** THE PROBLEM **
Restate the rows below, substituting "camera" for every occurrence of "pose" and keeping all other text unchanged. Omit the pictures from your answer.

+--

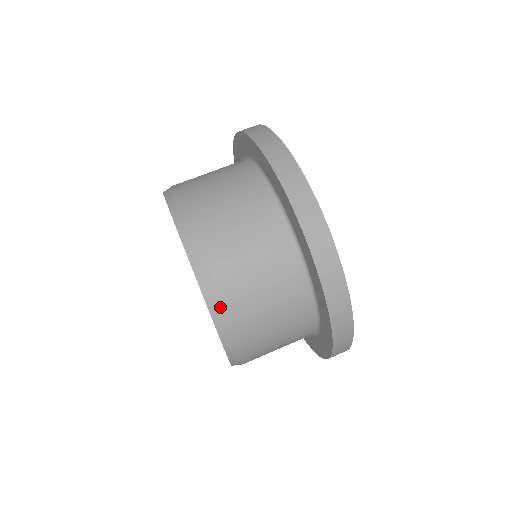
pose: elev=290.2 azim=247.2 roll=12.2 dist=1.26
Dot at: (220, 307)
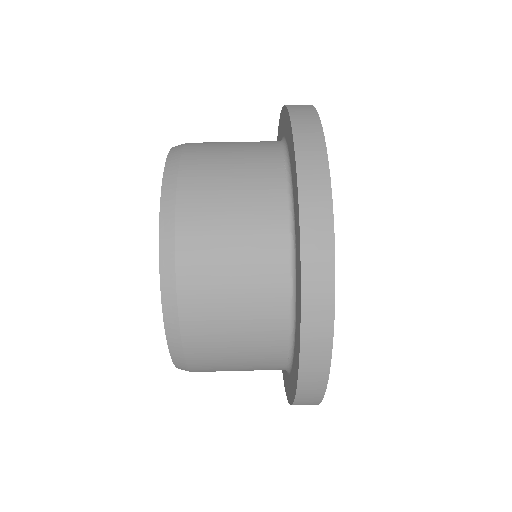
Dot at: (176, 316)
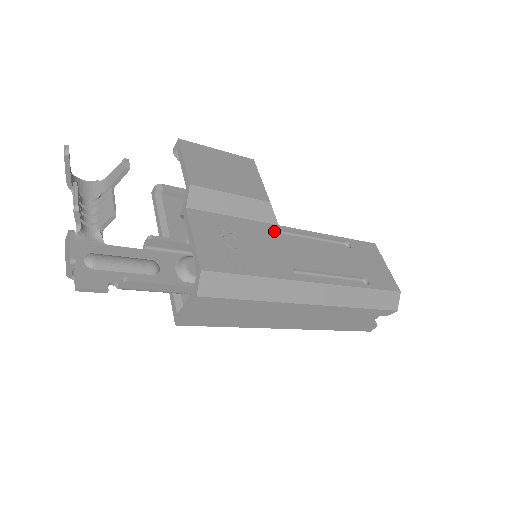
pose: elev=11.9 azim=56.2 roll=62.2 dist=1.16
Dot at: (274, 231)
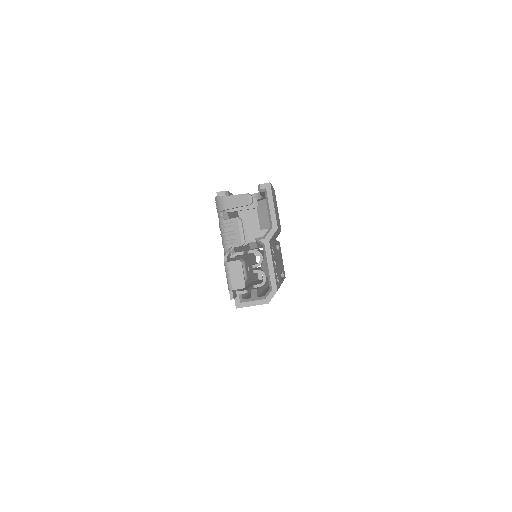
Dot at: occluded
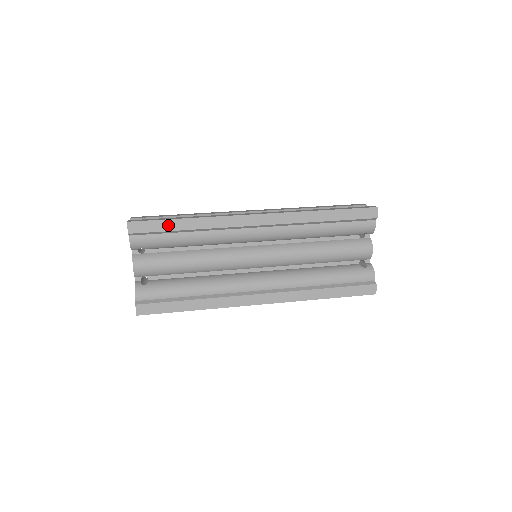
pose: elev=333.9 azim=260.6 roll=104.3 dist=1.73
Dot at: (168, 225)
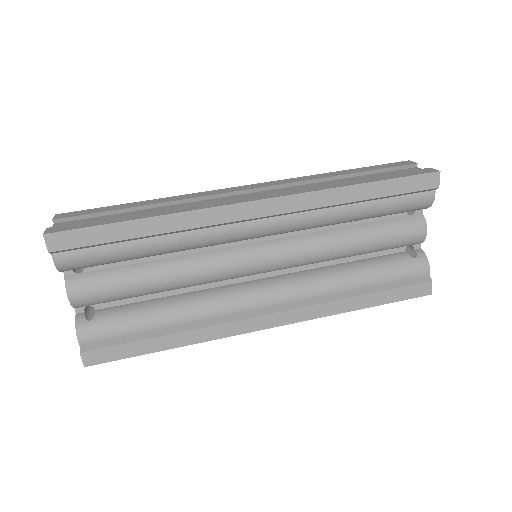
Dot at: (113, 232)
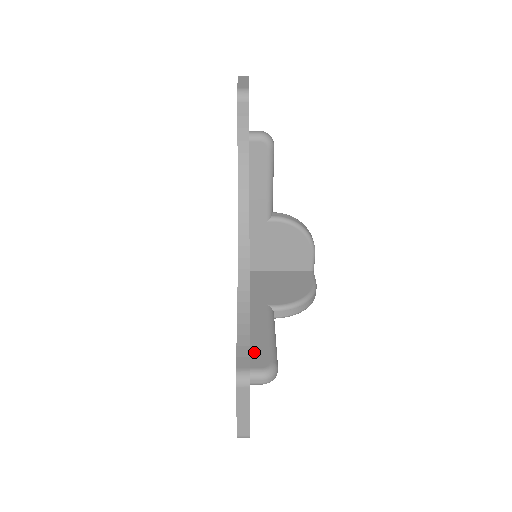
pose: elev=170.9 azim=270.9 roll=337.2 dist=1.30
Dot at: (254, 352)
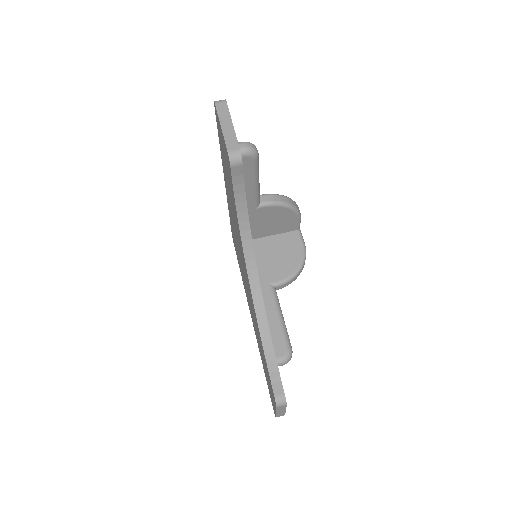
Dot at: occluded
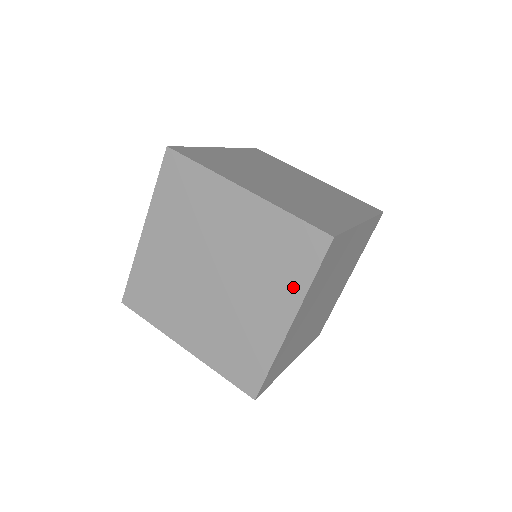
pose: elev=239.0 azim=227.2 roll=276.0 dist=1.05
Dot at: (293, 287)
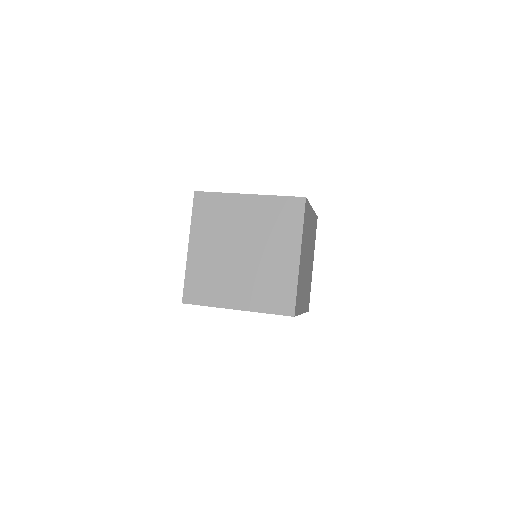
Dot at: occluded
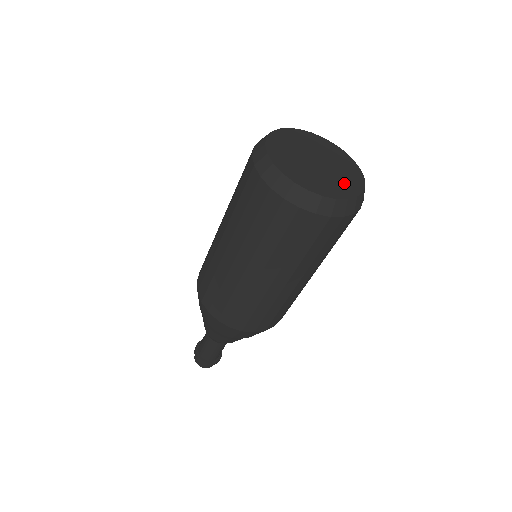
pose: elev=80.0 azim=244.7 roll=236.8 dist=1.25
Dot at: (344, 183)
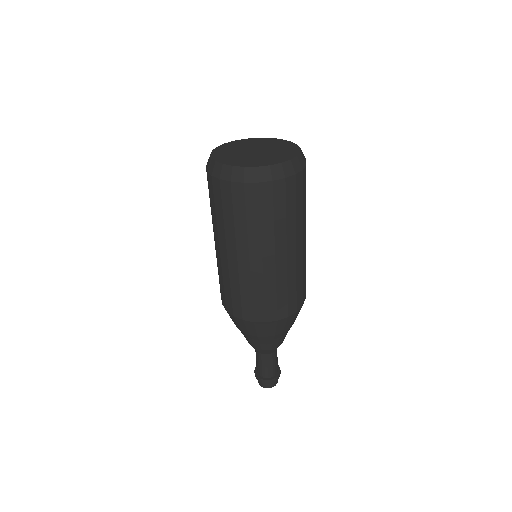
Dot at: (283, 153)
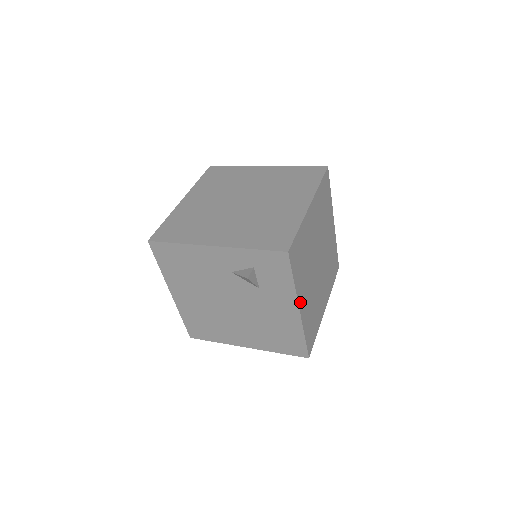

+--

** FINISHED ANSWER **
camera: elev=290.2 azim=247.2 roll=12.2 dist=1.26
Dot at: (220, 307)
Dot at: (176, 316)
camera: elev=11.9 azim=56.2 roll=62.2 dist=1.16
Dot at: (274, 231)
Dot at: occluded
camera: elev=333.9 azim=260.6 roll=104.3 dist=1.73
Dot at: (168, 225)
Dot at: (113, 232)
camera: elev=170.9 azim=270.9 roll=337.2 dist=1.30
Dot at: (254, 352)
Dot at: occluded
camera: elev=239.0 azim=227.2 roll=276.0 dist=1.05
Dot at: (293, 287)
Dot at: occluded
camera: elev=80.0 azim=244.7 roll=236.8 dist=1.25
Dot at: (344, 183)
Dot at: (283, 153)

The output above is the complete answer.